Zu Hause packte ich beide Kissen aus. Probierte, wie sie sich ohne Knick und Akkuratesse auf meiner Couch machten. Legte beide unter meine Kopf, fühlte wie sie sich anfühlten und entschied das buntere von beiden als Geschenk zu verpacken. Das andere war eher unifarben und hatte an den schmalen Seiten, statt der mir nach wie vor verhaßten Fransen, einen Fellbesatz. Schon am gleichen Tag, und dieser Zeitpunkt läßt sich genau bestimmen, wurde das mir bisher bekannte Universum, um das Couchkissen erweitert. Während der Sportschau, am 16. Dezember 2006, stand die Partie zwischen Alemania Aachen und dem Hamburger SV zur Halbzeit 0:1 für Hamburg. In der zweiten Halbzeit fielen noch fünf Tore und die Partie endete 3:3. Nach diesen rund fünf Minuten Übertragungszeit und den Toren und Gegentoren, hatte ich mein Couchkissen im Arm und meine Nase in den Fellbesatz getaucht.

Couchkissen, so weiß ich jetzt, vernünftig dosiert und angewendet, stiften Trost und Sicherheit in turbulenten Zeiten. Darüber hinaus aber, und das ist jetzt eine weitere Weiterung des Themas, sind sie eine kulturhistorisch ganz bedeutsame Erfindung. Sie waren ganz sicher vor der Couch da, vor dem Sofa, sogar vor dem Sessel und vor dem Stuhl. Ganz sicher ist das Kissen älter als das Rad. Vielleicht stand am Anfang ein Haufen Blätter, gepackt in eine Tierfell und das alles passierte irgendwo und irgendwann in der Bronzezeit. Nach meiner Recherche gibt es keine “Kulturgeschichte des Kissens”. Und das, obwohl das Kissen in der Geschichte der Menschheit mit Sicherheit eine wichtige Rolle gespielt hat. Friedenspfeifen, so wissen wir alle, werden nicht im Stehen geraucht. Ich räume ein, auch nicht auf Kissen, sondern, soweit wir aus einschlägigen Indianerfilmen wissen, im Schneidersitz ohne polsternde Unterlage. Aber zum Frieden gehört nun mal “sitzen”. Und so wäre eine “Kulturgeschichte des Kissens” untrennbar verknüpft mit einer “Kulturgeschichte des Sitzens”. Ganz interessant finde ich deshalb folgendes Zitat:

“Erst durch den Entscheid zur Sesshaftigkeit hört die Welt auf, ununterbrochen unter den Füssen zu entstehen. Die damit einsetzende Beengung der Befindlichkeit wird kompensiert durch die Aneignung von Macht: gegenüber der Erde, die nun mit Werkzeugen bearbeitet wird (ein Tabu bei den Nomaden), und durch das Erbauen von künstlichen Welten und Ordnungen in Form von Städten.” (Kultur- und religionsgeschichtliche Notiz zum Sitzen).
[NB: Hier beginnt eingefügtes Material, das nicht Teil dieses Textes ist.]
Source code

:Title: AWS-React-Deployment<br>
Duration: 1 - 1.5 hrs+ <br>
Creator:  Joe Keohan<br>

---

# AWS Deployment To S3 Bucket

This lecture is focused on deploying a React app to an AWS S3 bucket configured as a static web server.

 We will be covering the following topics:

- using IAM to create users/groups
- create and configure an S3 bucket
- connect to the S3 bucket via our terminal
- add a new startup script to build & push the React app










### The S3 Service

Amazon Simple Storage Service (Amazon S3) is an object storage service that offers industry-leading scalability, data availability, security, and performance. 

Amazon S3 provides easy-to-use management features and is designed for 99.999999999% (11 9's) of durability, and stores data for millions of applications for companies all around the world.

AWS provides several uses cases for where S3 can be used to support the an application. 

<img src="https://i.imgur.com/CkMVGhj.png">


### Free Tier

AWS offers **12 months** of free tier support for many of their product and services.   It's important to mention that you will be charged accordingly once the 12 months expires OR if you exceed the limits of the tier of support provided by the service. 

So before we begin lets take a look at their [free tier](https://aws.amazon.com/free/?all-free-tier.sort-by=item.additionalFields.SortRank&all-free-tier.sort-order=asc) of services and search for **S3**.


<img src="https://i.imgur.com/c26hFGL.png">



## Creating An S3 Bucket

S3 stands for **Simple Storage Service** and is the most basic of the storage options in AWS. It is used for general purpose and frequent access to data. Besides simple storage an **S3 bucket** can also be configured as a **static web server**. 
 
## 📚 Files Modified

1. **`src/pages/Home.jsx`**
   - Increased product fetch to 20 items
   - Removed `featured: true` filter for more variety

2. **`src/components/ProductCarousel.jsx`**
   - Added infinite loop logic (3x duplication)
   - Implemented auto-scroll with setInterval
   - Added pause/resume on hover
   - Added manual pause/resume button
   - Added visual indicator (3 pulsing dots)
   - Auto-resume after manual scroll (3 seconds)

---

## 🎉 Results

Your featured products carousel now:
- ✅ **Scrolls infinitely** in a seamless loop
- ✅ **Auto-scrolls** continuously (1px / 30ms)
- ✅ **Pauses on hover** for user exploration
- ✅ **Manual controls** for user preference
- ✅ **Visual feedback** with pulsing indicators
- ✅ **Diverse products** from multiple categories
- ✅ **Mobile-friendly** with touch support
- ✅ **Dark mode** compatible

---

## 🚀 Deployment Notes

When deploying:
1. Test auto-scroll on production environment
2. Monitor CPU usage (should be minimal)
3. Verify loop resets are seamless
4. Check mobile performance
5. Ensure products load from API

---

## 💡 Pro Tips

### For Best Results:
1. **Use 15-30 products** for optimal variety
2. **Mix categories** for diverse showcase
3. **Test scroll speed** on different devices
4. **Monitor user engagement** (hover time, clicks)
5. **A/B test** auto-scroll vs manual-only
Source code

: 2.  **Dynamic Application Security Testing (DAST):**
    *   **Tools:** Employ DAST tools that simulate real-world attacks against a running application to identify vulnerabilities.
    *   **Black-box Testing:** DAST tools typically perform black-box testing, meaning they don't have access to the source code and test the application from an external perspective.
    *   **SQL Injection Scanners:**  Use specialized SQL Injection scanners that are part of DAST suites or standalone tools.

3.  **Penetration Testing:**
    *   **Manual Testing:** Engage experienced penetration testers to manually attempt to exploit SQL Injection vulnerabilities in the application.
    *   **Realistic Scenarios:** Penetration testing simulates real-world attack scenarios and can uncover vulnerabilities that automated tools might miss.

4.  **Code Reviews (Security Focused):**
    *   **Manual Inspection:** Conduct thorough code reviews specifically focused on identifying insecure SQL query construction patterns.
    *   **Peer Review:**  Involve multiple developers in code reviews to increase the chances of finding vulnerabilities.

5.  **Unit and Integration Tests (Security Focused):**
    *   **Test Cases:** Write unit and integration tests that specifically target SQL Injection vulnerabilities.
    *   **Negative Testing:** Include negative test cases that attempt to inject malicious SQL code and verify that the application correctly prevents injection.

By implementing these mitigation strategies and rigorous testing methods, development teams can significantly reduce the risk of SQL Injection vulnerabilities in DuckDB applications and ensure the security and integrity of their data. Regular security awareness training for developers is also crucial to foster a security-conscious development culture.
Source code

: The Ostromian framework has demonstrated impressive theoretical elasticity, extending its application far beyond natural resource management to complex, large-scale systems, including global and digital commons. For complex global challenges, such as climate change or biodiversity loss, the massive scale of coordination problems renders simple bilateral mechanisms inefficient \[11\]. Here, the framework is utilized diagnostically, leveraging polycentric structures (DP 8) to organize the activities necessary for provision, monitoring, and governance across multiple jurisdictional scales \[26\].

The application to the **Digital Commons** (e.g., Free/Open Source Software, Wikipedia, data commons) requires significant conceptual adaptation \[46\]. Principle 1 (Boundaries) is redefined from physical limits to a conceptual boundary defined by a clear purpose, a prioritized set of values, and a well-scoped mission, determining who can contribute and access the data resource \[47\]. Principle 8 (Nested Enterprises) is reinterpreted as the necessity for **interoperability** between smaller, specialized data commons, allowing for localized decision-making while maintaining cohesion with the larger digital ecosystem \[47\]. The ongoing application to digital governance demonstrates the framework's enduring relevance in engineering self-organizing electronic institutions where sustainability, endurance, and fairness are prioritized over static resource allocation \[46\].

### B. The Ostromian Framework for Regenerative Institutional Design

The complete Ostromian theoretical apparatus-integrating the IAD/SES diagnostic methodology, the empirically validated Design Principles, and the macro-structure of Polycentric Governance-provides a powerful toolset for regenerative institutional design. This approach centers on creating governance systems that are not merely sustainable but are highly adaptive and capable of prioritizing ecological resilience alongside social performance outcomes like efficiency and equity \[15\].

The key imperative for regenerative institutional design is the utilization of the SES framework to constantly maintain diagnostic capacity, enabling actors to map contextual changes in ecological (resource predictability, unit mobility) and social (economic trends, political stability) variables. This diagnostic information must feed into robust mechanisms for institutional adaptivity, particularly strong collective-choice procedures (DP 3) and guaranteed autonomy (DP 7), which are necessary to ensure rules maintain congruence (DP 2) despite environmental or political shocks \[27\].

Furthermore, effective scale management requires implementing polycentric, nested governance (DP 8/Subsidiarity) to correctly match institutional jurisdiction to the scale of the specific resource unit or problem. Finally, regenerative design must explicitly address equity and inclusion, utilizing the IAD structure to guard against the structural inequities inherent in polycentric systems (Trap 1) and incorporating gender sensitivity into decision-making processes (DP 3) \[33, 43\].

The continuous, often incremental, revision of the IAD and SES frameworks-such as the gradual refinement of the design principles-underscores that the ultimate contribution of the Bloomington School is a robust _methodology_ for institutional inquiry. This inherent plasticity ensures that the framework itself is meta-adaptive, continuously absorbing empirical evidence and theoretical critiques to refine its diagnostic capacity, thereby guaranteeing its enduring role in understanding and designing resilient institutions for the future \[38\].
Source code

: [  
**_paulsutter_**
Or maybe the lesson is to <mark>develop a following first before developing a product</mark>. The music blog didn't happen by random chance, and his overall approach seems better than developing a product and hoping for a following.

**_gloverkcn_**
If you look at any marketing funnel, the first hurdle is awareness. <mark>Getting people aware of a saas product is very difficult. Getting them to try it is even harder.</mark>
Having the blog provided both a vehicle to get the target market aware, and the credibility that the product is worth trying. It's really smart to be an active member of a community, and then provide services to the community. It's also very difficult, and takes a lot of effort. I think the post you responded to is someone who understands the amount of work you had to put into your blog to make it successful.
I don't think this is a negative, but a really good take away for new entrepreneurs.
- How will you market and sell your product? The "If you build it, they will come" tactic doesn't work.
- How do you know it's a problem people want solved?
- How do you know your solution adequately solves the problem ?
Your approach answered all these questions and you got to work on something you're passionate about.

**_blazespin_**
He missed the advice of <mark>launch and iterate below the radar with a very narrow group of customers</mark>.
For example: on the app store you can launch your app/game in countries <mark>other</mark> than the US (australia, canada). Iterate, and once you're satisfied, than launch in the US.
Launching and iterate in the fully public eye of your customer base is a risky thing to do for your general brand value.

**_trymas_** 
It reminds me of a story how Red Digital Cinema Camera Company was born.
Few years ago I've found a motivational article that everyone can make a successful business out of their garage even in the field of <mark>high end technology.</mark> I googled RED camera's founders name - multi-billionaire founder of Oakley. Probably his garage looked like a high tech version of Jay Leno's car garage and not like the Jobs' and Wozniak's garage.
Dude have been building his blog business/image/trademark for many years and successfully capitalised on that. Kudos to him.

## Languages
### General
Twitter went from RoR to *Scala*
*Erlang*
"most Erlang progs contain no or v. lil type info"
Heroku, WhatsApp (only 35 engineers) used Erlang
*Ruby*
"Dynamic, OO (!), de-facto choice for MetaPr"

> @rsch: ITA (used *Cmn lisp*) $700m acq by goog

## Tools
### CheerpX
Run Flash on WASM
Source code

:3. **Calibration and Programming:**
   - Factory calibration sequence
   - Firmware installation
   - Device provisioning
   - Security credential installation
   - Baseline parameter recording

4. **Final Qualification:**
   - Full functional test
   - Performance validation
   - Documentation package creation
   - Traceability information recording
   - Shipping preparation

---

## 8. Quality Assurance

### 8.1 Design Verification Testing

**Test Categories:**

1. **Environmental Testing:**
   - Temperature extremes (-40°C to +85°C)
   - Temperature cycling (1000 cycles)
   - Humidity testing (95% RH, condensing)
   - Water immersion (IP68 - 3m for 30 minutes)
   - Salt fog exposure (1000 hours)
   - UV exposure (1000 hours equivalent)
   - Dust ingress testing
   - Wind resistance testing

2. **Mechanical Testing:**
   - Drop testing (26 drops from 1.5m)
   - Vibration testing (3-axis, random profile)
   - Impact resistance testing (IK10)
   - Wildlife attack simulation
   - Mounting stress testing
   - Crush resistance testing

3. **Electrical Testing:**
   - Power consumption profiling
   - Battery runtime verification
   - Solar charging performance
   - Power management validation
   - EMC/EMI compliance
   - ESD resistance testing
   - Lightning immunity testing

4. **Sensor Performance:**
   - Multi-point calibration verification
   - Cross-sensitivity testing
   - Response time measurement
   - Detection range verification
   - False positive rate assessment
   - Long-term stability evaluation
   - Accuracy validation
Dass die Welt aufhört “ununterbrochen unter den Füssen zu entstehen” ist ein interessanter Gedanke. Die “Beengung der Befindlichkeit” im Zusammenhang mit “Aneignung von Macht” ebenfalls. Ich sage nochmals: Frieden wird nur im Sitzen geschlossen und Kissen haben daran ihren Anteil. Im Sitzen wird aus einem Machtgefälle ein Dialog der anscheinend Gleichen. Im Sitzen ist die körperliche Auseinandersetzung ausgesetzt. Das Machtgeklüngel wird geduldig ausgesessen. Die islamische Welt hat auch im 21. Jahrhundert weltweit die besten Kissen. Das sollte man bei allen diplomatischen Initiativen im Auge behalten.

Ich würde allerdings jede Wette eingehen, dass schon die Nomaden, den praktische Wert des Kissens für eine angenehmes Herumstreunen zu schätzen wussten. Kissen sind einfach zu transportierende Gegenstände, die deshalb wahrscheinlich in Nomadenkulturen entstanden sind, genauer an der Schwelle zur “Sesshaftigeit”. Noch heute haben viele Menschen auf Reisen ihr eigenes Kissen im Gepäck. Dies hat nicht nur praktische Gründe, sondern das Kissen ist oft auch ein Stück “mobiles Zuhause”. Ein Kissen braucht zwar Platz, aber es hat kaum Gewicht. Es ist ideal dafür, ein Stück Heimat in der Fremde zu sein.

Seit Gestern hab ich ein weiteres Kissen. Das hat einen Bezug aus Tierfell. Ich hab es “Knut” genannt. Drinnen sind keine Blätter, sondern Daunen und es liegt nomadenhaft auf meiner sesshaften Couch.